= Alfred Peache =

Church of England clergyman and benefactor (1818–1900)

Alfred Peache (1818-1900) was a Church of England clergyman, and philanthropist to Evangelical causes.

== Early life and education ==
Born in Lambeth in 1818 to James and Alice Peache (née Coventry), Peache and the family moved to Wimbledon in 1834. He studied at Wadham College, Oxford, graduating B.A. in 1841. He was ordained against his father's wishes in the following year.

== Career in the Church of England ==
Peache was curate of Mangotsfield in the diocese of Gloucester and Bristol from 1842 to 1854, and vicar from 1859 to 1874. In the intervening years he was curate of Heckfield in Hampshire. His final official post was as vicar of Downend from 1874 to 1878.

== Inheritance and philanthropy ==
He and his sister Kezia unexpectedly inherited the substantial family fortune when their father and older brother died in quick succession in 1857 and 1858. Already settled in their mode of life, the siblings decided to use their windfall to support good causes, mostly Evangelical. Most notably, Alfred and Kezia supported the foundation of the London College of Divinity in 1863 with a donation of £35,000, giving £100,000 to this training college for Evangelical Anglican clergy over the course of their lifetimes. Alfred also purchased the property leases of Monkton Combe School from its founder, the Revd Francis Pocock, before selling on to the Revd Henry Wright of the Church Missionary Society.
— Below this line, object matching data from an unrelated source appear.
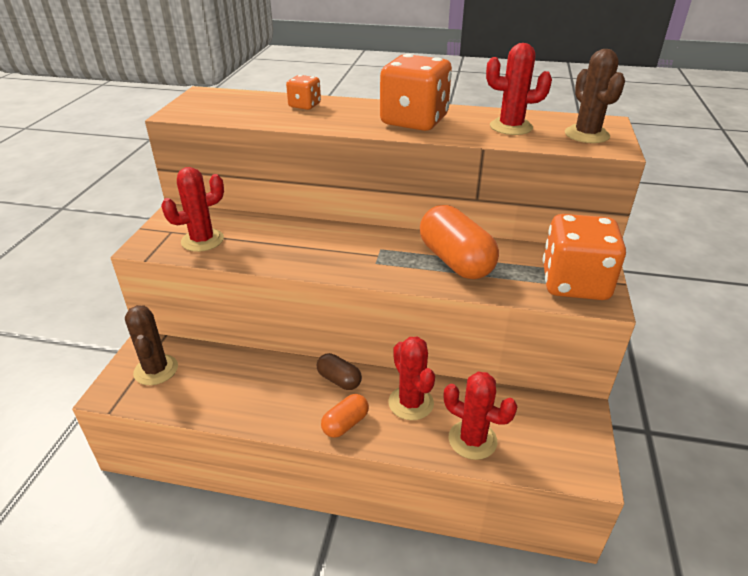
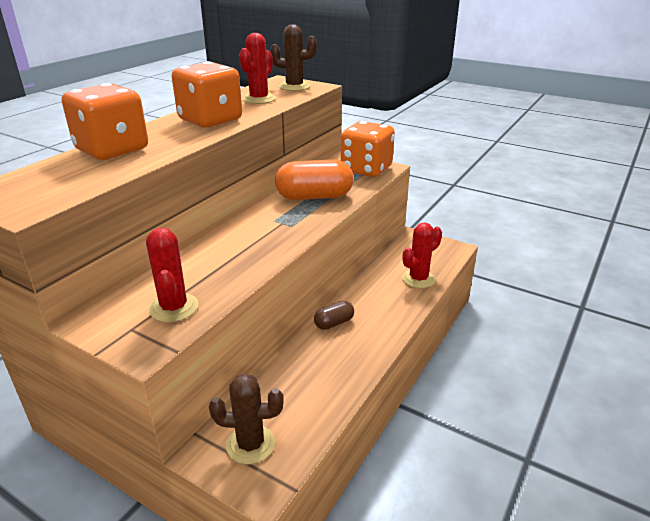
camera: 70 degrees left, 5 degrees down
(304, 105) = (112, 150): orange dice -> orange dice, size x2.03
(345, 424) = (382, 329): orange capsule -> none
(411, 403) = (375, 295): red cactus -> none

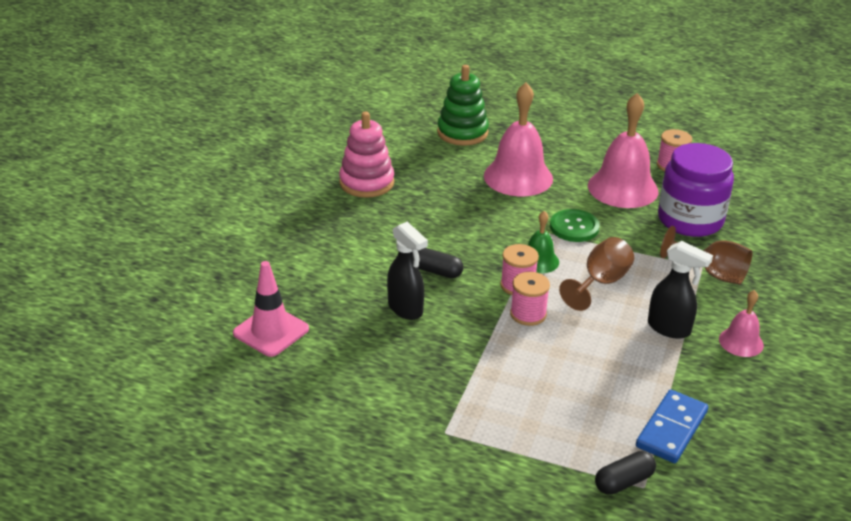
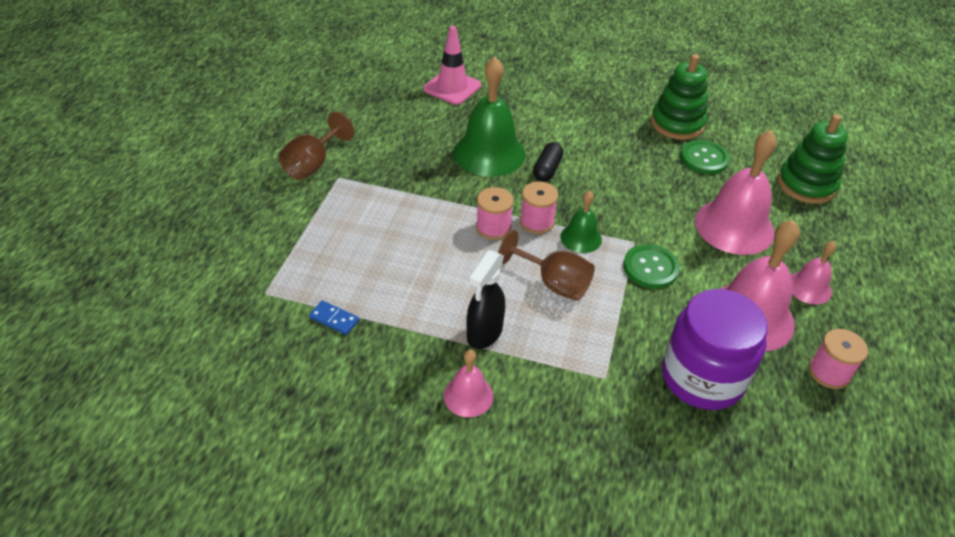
camera: 85 degrees right, 10 degrees up
(366, 183) = (677, 123): pink stacking toy -> green stacking toy
(406, 309) = (489, 153): black spray bottle -> green bell
(423, 176) = (704, 158): none -> green button
(587, 156) = (809, 287): none -> pink bell
(624, 482) = (272, 280): black capsule -> none
(671, 429) = (334, 319): blue domino -> blue domino, size x0.55
(713, 273) = (594, 386): brown goblet -> brown goblet (313, 164)

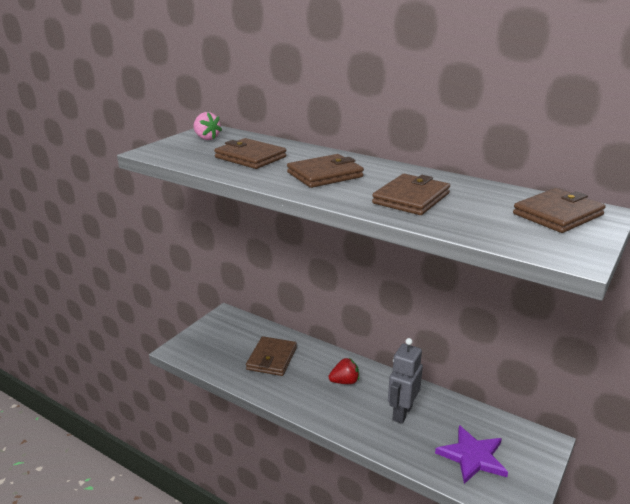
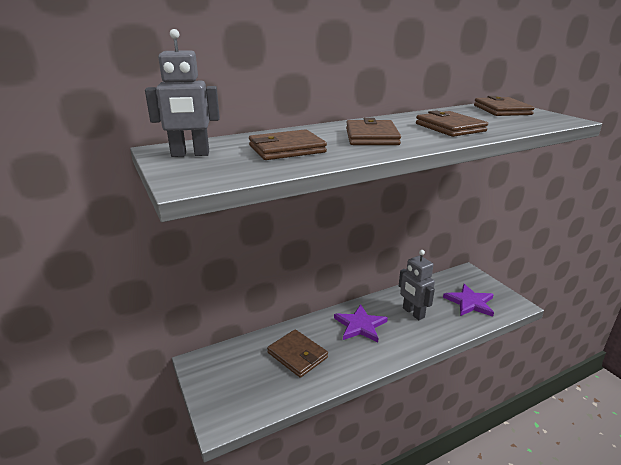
camera: 60 degrees left, 0 degrees up
(206, 138) = (190, 154): pink strawberry -> grey robot
(344, 381) = (360, 325): red strawberry -> purple star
Alfred Peache also endowed the Peache Chair of Divinity at Huron College, London, Ontario, Canada, with £5,000, and was awarded an honorary D.D. from its successor institution, the University of Western Ontario, in 1881, and appointed Chancellor in 1885.

He provided financial support to the Bristol Clergy Daughters' School, Henry Martyn Hall, Cambridge, and purchased the livings of 23 parishes to enable him to further the appointment of Evangelical clergy in the Church of England.

== Personal life and family ==
Peache married Julia Augusta Cox (1823-1890) in 1850, and together they had four sons and three daughters. In 1869 he purchased land in Layer Marney near Colchester, and in 1879 he and his sister became Lord and Lady of the Manor there.